YOUR ASSIGNMENT
Write out each record below exactly, but not the pictures.

Dataset entries

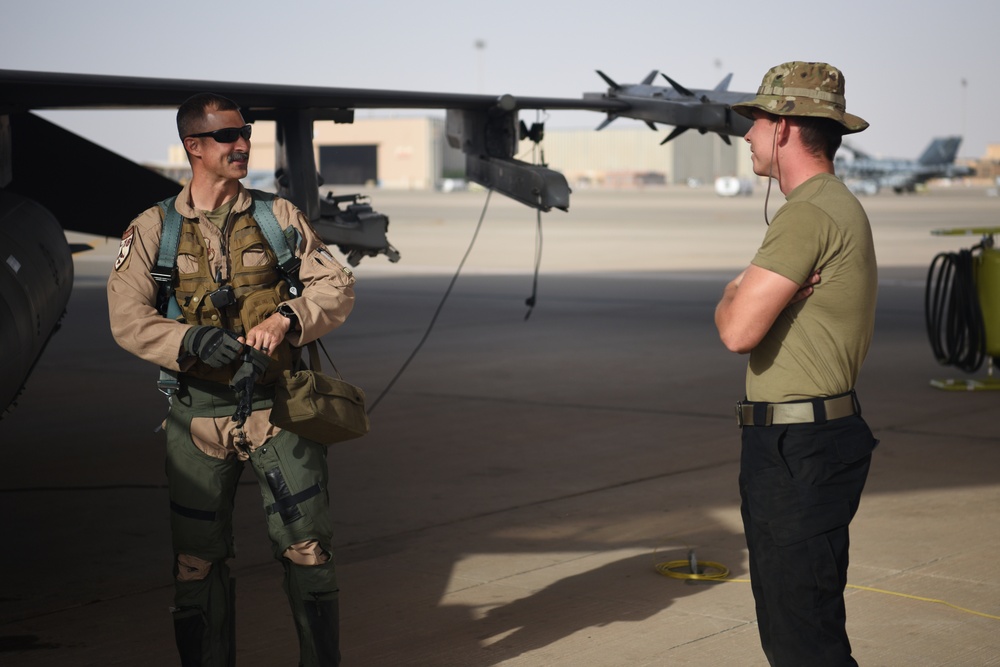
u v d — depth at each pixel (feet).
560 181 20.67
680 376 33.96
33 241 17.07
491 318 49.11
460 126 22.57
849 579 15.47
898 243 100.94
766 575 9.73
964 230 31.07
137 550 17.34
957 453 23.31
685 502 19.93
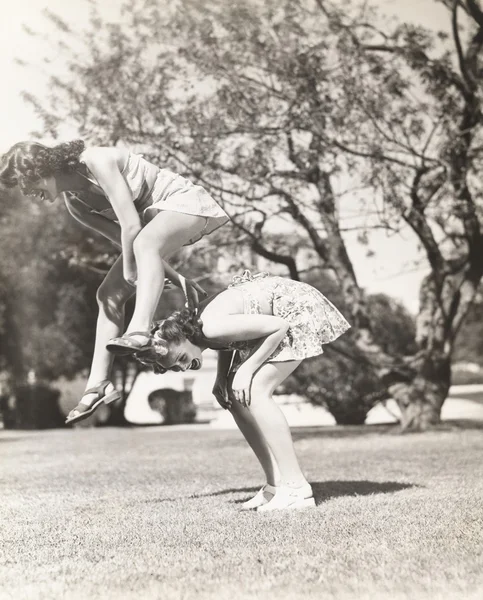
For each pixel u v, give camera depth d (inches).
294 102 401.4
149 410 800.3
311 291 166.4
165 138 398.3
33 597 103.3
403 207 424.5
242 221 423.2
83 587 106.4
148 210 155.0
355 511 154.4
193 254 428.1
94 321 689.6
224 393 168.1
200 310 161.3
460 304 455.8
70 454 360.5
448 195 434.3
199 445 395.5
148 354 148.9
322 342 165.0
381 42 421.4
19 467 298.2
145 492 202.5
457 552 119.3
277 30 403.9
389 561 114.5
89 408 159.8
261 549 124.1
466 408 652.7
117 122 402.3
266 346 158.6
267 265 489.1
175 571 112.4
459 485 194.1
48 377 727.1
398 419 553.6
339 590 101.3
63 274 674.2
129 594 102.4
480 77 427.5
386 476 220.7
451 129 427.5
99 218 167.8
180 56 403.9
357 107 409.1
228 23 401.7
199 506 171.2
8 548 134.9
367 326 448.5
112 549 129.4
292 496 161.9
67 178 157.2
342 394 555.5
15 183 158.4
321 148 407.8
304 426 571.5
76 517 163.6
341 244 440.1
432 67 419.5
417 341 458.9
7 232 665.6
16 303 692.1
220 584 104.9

ANSWER
u v d — depth at each pixel (feet).
560 181 20.67
680 376 33.96
33 241 17.07
491 318 49.11
460 126 22.57
849 579 15.47
898 243 100.94
766 575 9.73
964 230 31.07
137 550 17.34
957 453 23.31
685 502 19.93
For each pixel u v, give camera depth d (inches).
294 102 401.4
149 410 800.3
311 291 166.4
165 138 398.3
33 597 103.3
403 207 424.5
242 221 423.2
83 587 106.4
148 210 155.0
355 511 154.4
193 254 428.1
94 321 689.6
224 393 168.1
200 310 161.3
460 304 455.8
70 454 360.5
448 195 434.3
199 445 395.5
148 354 148.9
322 342 165.0
381 42 421.4
19 467 298.2
145 492 202.5
457 552 119.3
277 30 403.9
389 561 114.5
89 408 159.8
261 549 124.1
466 408 652.7
117 122 402.3
266 346 158.6
267 265 489.1
175 571 112.4
459 485 194.1
48 377 727.1
398 419 553.6
339 590 101.3
63 274 674.2
129 594 102.4
480 77 427.5
386 476 220.7
451 129 427.5
99 218 167.8
180 56 403.9
357 107 409.1
228 23 401.7
199 506 171.2
8 548 134.9
367 326 448.5
112 549 129.4
292 496 161.9
67 178 157.2
342 394 555.5
15 183 158.4
321 148 407.8
304 426 571.5
76 517 163.6
341 244 440.1
432 67 419.5
417 341 458.9
7 232 665.6
16 303 692.1
220 584 104.9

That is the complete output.